Copy out all of the material below, substituting "graph" for every "chart" and leaving everything else unchanged. Omit the pictures.
[Information — start]
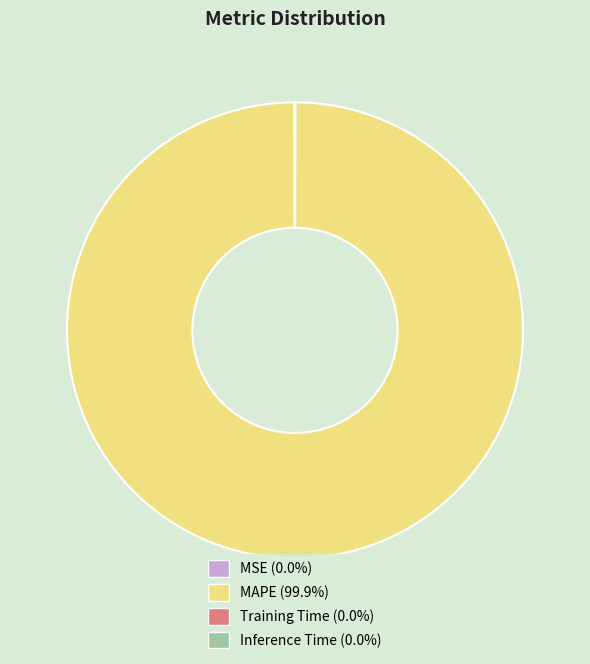

Which category has the biggest portion of the pie?

MAPE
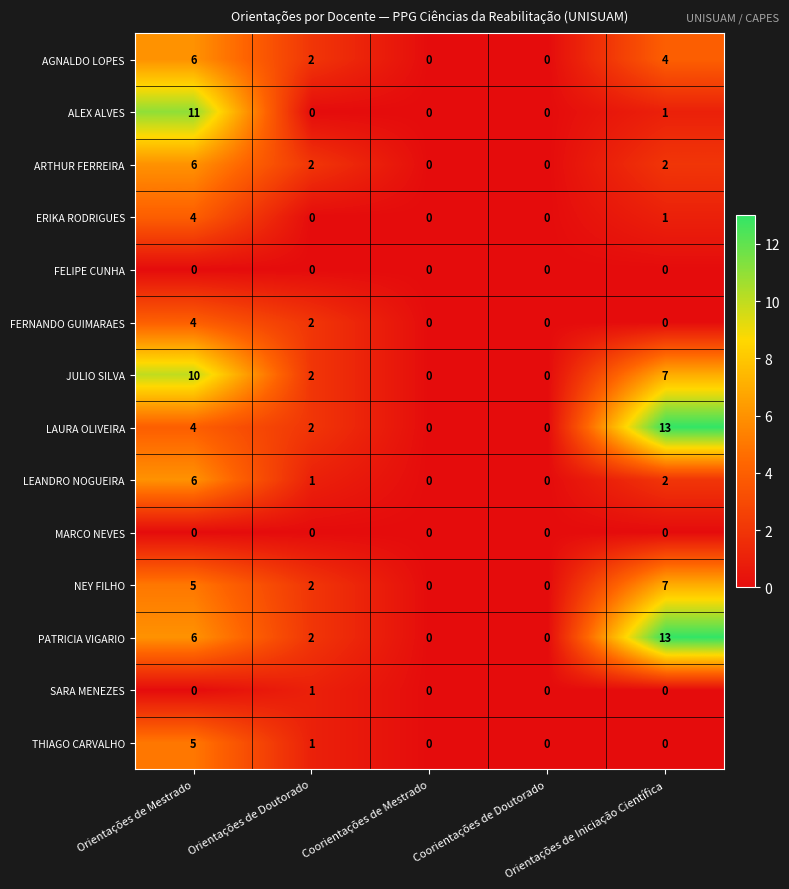

Count the number of categories in the chart.

5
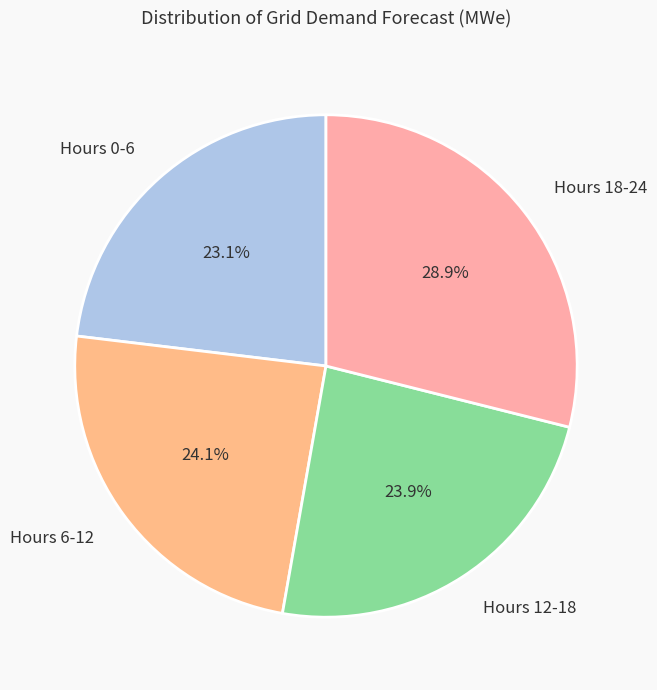

Between Hours 0-6 and Hours 6-12, which is larger?

Hours 6-12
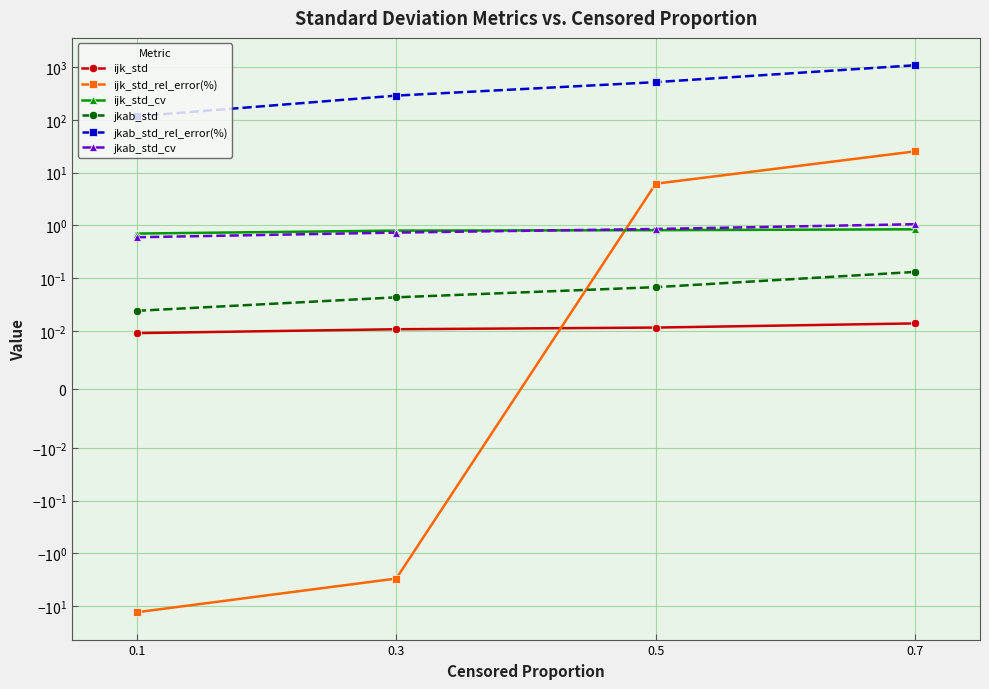

True or false: ijk_std_rel_error(%) has more than 2 points higher than both neighbors.

False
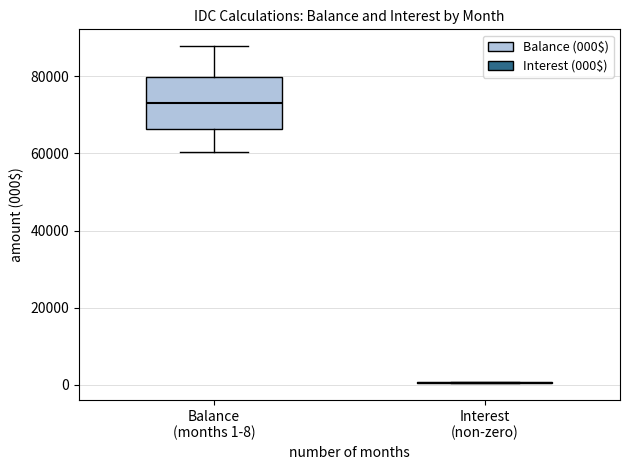

Reading left to right, read every box against the y-axis: the position of its median line, the range the box covers, and the ends of its whiskers. The values are not printed on the chart, so give them approximately, as read against the axis.

Balance (months 1-8): median 74000, box 66000 to 80000, whiskers 60000 to 88000
Interest (non-zero): box collapsed to a line at 0, whiskers 0 to 0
[Information — finish]
Solution for this exercise:
Which category has the biggest portion of the pie?

MAPE

Count the number of categories in the graph.

5

Between Hours 0-6 and Hours 6-12, which is larger?

Hours 6-12

True or false: ijk_std_rel_error(%) has more than 2 points higher than both neighbors.

False

Reading left to right, read every box against the y-axis: the position of its median line, the range the box covers, and the ends of its whiskers. The values are not printed on the graph, so give them approximately, as read against the axis.

Balance (months 1-8): median 74000, box 66000 to 80000, whiskers 60000 to 88000
Interest (non-zero): box collapsed to a line at 0, whiskers 0 to 0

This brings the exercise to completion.